Jeffrey A. Levitt, the savings and loan swindler serving a 30-year sentence for filching $14.6 million from his thrift, is seeking early release from prison.
Levitt, 50, the former president of the now-defunct Old Court Savings and Loan, appeared before a Maryland Parole Commission hearing officer yesterday morning at the Baltimore City Correctional Center, the minimum-security prison where he is in the sixth year of his sentence.
A decision on whether to grant him parole will not be made for "several weeks," said Paul J. Davis, chairman of the Maryland Parole Commission. The parole hearing was Levitt's first since being sentenced to prison in 1986 after he pleaded guilty to the theft.
Levitt and his late wife, Karol, came to personify the greed of the 1980s because of their lavish lifestyle, which they paid for with money stolen from the thrift. Mrs. Levitt died in 1989.
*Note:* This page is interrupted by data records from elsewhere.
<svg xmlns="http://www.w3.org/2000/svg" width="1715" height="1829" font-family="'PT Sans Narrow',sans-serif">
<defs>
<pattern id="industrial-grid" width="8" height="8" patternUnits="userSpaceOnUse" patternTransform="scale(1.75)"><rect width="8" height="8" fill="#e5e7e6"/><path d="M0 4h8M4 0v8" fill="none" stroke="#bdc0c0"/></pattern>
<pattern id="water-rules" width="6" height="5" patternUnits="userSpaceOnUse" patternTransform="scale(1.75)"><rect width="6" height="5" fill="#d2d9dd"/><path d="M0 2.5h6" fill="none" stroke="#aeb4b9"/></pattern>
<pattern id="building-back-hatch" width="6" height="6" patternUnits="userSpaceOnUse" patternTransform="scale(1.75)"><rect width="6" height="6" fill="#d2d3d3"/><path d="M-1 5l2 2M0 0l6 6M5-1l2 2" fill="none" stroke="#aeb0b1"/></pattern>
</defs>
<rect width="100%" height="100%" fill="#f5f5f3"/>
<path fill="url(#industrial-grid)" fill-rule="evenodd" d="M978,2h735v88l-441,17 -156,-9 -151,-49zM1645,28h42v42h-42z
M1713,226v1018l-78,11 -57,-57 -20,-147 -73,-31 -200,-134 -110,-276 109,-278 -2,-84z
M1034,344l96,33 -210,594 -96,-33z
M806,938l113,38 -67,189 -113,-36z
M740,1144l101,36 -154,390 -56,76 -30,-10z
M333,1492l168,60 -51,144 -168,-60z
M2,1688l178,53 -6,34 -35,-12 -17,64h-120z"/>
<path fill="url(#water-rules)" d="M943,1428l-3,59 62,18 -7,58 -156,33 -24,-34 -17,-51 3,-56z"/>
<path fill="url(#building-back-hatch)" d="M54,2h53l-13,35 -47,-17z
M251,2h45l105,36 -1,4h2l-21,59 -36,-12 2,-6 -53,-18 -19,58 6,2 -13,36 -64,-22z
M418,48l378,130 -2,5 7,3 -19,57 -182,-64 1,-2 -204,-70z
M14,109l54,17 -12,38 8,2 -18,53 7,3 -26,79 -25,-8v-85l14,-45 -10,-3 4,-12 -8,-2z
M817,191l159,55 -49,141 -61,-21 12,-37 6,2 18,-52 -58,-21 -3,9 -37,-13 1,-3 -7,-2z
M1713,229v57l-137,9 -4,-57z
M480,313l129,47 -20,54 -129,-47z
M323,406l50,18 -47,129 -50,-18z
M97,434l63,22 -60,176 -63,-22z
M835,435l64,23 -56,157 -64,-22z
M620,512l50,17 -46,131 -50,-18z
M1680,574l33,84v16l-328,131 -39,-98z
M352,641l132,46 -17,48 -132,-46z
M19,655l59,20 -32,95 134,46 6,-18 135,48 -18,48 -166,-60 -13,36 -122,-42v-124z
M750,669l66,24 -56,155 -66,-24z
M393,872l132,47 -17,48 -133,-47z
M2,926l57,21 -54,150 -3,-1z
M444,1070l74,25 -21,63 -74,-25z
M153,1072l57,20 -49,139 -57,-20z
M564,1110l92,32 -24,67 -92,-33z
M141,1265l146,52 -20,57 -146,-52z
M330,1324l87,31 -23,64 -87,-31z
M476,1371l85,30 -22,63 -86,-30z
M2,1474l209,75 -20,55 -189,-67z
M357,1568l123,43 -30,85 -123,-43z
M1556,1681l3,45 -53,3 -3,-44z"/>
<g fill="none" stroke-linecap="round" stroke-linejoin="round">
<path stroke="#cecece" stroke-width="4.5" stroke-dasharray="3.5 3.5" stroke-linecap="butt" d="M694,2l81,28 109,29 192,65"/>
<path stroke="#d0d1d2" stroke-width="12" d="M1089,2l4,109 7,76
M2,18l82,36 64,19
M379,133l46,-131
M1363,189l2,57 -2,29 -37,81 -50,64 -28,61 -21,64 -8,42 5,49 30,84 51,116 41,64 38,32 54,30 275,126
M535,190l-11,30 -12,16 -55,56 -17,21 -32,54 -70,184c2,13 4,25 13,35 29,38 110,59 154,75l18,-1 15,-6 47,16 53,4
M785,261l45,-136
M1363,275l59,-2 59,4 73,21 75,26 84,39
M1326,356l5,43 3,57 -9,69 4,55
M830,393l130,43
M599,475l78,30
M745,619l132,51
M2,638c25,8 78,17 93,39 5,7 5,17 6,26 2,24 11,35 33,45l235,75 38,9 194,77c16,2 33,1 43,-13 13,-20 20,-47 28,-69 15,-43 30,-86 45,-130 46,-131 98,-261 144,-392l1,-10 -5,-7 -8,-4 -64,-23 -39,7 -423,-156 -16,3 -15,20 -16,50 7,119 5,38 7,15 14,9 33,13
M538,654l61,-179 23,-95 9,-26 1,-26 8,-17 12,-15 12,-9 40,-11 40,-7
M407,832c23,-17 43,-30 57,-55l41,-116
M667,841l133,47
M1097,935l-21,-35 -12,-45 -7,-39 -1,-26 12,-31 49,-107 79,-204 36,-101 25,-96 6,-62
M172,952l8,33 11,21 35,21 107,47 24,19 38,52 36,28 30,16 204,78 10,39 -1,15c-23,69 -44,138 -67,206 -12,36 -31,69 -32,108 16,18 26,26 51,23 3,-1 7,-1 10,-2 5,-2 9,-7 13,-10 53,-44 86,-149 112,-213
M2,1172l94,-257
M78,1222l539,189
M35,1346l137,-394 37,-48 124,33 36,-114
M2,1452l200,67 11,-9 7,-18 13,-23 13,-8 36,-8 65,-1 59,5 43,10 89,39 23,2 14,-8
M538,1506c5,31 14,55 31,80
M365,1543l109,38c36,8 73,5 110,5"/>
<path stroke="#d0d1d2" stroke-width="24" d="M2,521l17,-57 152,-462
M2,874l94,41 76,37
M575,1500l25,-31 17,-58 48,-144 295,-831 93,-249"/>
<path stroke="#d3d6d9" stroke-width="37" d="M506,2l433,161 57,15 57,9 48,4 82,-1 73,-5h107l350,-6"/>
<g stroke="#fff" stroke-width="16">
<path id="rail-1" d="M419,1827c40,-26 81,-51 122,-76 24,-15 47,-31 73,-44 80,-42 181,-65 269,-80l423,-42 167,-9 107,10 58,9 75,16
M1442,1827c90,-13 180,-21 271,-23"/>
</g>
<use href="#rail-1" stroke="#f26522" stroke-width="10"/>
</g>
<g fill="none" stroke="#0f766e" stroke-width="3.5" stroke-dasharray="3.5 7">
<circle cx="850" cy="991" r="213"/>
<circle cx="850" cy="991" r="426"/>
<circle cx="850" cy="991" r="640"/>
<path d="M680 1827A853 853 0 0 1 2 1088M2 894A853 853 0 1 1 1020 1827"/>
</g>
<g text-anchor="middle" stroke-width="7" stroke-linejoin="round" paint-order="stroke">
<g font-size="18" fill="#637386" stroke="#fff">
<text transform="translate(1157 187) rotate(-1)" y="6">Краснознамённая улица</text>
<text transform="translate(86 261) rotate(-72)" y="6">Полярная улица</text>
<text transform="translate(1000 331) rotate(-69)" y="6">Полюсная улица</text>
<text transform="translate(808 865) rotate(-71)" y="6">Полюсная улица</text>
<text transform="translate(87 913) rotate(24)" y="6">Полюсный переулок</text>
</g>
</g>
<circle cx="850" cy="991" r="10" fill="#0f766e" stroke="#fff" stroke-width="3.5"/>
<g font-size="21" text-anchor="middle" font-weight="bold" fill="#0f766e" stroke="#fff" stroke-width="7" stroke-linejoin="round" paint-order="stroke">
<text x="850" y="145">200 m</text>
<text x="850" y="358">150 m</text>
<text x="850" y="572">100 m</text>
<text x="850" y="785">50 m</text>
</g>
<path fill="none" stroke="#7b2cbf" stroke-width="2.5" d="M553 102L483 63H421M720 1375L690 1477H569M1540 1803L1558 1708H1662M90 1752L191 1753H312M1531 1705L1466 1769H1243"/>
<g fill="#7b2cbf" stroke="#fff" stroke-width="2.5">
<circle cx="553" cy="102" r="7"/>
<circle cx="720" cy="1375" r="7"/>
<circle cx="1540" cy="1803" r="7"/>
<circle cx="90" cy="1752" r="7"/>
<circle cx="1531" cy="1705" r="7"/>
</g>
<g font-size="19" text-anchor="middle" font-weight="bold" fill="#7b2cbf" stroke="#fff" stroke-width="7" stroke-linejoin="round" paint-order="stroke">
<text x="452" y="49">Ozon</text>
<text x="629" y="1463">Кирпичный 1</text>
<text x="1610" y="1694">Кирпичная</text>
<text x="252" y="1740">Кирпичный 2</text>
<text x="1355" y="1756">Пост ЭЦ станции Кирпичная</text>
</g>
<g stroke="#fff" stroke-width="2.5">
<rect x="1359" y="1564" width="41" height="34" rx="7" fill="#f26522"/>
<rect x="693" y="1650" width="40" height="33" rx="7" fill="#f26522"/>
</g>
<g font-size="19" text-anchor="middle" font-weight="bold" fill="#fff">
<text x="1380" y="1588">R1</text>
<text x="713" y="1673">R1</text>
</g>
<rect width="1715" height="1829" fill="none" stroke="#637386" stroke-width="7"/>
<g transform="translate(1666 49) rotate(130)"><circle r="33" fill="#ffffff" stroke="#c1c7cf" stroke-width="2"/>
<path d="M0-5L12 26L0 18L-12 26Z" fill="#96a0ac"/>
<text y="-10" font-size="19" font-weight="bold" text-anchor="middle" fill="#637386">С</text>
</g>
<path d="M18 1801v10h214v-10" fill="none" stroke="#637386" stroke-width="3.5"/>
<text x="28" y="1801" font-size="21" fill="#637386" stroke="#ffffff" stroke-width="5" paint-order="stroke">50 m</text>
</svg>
Levitt and other thrift industry officials -- many of whom also were convicted of theft -- were blamed for the collapse of Maryland's savings and loan industry in 1985.
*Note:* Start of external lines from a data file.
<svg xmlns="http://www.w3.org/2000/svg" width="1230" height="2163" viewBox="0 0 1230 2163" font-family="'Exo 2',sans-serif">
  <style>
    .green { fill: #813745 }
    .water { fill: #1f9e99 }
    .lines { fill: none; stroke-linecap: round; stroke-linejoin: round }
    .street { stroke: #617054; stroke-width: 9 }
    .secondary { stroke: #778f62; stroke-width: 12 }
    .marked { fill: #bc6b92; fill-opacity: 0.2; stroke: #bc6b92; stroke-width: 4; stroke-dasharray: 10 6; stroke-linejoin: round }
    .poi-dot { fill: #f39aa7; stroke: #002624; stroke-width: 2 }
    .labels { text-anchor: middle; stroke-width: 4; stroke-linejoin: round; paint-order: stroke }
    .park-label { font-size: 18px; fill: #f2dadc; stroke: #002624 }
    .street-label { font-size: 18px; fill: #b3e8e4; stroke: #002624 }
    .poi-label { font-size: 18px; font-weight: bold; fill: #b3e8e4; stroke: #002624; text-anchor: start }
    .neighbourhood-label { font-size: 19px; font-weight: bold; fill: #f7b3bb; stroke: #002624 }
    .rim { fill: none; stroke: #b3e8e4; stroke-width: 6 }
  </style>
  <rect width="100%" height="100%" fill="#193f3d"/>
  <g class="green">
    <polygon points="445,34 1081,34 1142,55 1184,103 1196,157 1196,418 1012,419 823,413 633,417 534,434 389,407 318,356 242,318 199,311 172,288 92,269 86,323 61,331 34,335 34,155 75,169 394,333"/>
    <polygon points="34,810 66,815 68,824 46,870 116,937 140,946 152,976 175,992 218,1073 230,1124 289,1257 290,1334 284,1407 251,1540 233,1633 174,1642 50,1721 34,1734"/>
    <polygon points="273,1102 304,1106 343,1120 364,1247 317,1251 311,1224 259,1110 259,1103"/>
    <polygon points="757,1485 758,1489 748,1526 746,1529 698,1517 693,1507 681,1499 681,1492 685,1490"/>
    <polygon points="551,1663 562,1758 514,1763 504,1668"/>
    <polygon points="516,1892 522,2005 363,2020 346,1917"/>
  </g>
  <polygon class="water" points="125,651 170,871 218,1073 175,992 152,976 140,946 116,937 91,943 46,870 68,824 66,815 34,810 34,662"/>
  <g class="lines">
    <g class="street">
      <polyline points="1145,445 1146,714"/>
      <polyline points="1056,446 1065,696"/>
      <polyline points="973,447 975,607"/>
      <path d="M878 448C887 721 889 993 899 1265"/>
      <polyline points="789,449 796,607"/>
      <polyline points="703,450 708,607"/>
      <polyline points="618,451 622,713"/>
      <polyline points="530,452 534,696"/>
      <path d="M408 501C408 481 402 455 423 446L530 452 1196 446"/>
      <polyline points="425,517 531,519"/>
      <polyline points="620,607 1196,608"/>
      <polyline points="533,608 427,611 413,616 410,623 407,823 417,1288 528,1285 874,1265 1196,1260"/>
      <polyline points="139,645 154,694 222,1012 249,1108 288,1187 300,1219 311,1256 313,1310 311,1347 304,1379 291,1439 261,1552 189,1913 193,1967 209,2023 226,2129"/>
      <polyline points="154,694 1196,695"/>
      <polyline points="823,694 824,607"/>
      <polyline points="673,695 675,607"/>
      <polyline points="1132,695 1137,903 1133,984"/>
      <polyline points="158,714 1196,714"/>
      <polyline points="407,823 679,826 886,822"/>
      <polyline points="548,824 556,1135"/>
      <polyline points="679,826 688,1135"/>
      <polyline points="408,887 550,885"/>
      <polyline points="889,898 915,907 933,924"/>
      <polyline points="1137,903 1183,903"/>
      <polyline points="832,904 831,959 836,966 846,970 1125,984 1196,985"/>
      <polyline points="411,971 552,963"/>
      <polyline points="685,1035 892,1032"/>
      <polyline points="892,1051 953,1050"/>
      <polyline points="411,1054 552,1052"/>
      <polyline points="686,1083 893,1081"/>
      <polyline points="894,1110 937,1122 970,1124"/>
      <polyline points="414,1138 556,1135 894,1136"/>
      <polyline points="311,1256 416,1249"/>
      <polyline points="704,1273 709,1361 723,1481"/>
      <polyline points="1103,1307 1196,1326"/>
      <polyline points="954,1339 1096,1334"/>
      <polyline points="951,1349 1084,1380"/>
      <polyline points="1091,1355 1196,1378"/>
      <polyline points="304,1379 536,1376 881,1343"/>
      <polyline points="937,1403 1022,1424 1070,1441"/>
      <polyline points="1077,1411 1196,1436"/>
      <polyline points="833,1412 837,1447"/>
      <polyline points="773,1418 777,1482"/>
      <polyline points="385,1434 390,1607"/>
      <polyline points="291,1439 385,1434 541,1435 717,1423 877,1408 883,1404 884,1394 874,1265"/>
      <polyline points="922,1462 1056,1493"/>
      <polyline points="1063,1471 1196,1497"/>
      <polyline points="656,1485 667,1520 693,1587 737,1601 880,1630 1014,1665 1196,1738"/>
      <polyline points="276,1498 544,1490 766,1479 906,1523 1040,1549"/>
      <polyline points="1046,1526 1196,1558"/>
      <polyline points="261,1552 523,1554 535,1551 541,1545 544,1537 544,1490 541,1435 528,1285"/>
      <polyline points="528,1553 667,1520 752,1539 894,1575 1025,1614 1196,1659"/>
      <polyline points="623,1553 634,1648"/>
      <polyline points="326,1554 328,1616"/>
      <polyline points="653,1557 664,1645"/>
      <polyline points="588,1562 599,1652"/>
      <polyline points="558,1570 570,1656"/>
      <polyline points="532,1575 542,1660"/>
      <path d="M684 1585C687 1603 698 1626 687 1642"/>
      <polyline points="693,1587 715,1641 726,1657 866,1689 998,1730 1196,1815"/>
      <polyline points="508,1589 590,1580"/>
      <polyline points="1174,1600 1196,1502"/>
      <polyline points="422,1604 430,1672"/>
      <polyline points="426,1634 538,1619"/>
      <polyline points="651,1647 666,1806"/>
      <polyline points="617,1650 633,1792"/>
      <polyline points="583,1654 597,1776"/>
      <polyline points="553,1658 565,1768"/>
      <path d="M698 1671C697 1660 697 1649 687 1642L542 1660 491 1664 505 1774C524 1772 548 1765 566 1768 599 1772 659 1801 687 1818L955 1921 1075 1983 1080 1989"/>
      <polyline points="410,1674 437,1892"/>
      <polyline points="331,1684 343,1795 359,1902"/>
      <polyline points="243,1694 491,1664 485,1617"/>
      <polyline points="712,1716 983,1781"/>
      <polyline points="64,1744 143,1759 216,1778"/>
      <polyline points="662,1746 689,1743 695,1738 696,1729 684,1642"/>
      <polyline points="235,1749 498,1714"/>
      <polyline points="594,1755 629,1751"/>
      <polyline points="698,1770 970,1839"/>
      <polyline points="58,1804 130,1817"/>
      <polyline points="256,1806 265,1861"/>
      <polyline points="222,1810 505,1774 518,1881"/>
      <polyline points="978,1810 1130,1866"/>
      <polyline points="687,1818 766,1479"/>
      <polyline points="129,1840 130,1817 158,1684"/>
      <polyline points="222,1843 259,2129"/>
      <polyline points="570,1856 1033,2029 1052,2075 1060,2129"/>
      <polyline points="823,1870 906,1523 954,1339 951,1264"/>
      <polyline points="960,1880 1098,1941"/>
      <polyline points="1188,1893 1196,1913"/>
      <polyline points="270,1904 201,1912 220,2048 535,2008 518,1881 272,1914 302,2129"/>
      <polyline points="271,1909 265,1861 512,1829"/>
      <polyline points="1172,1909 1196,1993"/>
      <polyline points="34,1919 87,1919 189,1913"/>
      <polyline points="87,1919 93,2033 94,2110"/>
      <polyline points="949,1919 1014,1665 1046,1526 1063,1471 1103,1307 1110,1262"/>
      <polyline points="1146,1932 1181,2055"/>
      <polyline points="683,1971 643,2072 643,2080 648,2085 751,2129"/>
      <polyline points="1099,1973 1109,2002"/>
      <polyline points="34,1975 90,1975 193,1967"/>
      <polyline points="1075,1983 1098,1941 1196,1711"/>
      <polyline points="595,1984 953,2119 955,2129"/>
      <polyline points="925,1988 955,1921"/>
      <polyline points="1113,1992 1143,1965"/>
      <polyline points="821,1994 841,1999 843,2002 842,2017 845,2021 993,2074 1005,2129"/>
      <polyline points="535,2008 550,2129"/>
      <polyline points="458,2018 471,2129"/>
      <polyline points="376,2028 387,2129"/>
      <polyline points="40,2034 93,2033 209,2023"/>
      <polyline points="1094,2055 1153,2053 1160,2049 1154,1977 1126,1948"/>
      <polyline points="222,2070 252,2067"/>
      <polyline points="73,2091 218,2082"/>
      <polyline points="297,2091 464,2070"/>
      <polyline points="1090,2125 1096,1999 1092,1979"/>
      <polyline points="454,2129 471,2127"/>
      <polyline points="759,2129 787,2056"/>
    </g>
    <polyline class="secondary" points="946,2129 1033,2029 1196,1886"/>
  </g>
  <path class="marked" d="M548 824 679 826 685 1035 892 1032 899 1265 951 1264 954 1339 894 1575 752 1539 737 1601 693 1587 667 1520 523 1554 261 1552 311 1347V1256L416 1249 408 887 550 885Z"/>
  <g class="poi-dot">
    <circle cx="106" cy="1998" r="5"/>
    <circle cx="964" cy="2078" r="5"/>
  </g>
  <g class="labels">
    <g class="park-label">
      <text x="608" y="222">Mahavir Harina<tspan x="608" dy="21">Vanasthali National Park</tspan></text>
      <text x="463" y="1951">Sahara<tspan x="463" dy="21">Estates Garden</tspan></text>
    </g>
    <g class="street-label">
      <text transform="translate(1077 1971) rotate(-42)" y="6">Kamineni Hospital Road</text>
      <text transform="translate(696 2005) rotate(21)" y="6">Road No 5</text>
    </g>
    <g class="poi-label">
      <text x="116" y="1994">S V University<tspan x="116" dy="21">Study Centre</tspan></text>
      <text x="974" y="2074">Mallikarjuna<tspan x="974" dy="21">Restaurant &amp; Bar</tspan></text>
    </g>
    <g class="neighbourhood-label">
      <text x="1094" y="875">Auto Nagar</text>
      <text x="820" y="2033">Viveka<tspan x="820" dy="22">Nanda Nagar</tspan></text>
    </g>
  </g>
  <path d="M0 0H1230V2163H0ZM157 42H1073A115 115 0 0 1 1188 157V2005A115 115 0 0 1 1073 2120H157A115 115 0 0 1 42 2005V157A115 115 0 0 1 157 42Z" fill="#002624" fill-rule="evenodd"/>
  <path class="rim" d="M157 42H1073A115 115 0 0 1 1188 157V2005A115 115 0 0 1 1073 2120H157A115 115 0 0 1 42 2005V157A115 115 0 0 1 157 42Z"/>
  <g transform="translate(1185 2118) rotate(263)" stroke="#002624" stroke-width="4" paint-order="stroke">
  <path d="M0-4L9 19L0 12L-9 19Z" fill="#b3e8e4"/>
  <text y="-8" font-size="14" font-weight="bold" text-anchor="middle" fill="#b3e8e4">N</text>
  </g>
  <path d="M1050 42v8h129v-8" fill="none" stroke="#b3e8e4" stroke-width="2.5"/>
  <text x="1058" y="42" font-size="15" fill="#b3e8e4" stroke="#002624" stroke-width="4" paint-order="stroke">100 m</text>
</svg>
He is eligible for parole after having served just 22 percent of his sentence because his crime was committed before Jan. 1, 1986. State law now requires that prisoners who committed crimes after that date serve 25 percent of their sentences before being considered for parole, Mr. Davis said.
Present at yesterday's hearing were Levitt and a prison system correctional case manager, who presented a pre-parole summary to the hearing officer. While documents presented allow for a recommendation by the case manager on whether to parole Levitt, Mr. Davis said he did not know whether a recommendation was made. Even if one were made, he said, that information is considered confidential.
Levitt has been infraction-free while in prison, said Cpl. J. Scott McCauley, spokesman for the Division of Correction.
Levitt did have one run-in with prison authorities. In May 1990, he was given 10 days in solitary confinement at the Maryland Correctional Institution at Jessup after guards found a hypodermic syringe in a cell he shared with another prisoner. Both Levitt and his cellmate, Robert F. Christopher, denied knowing anything about the syringe and both tested negative for drug use.
Levitt appealed a decision of a prison administrative hearing board that upheld the charge of possessing the syringe. Last December an Anne Arundel County circuit judge found in his favor. Levitt was later exonerated of any involvement with the syringe, Corporal McCauley said.
Levitt's activities prompted the state of Maryland to take over Old Court in the spring of 1985, precipitating the virtual collapse of the state's savings and loan industry and the private fund that then insured the accounts of a number of Maryland thrifts.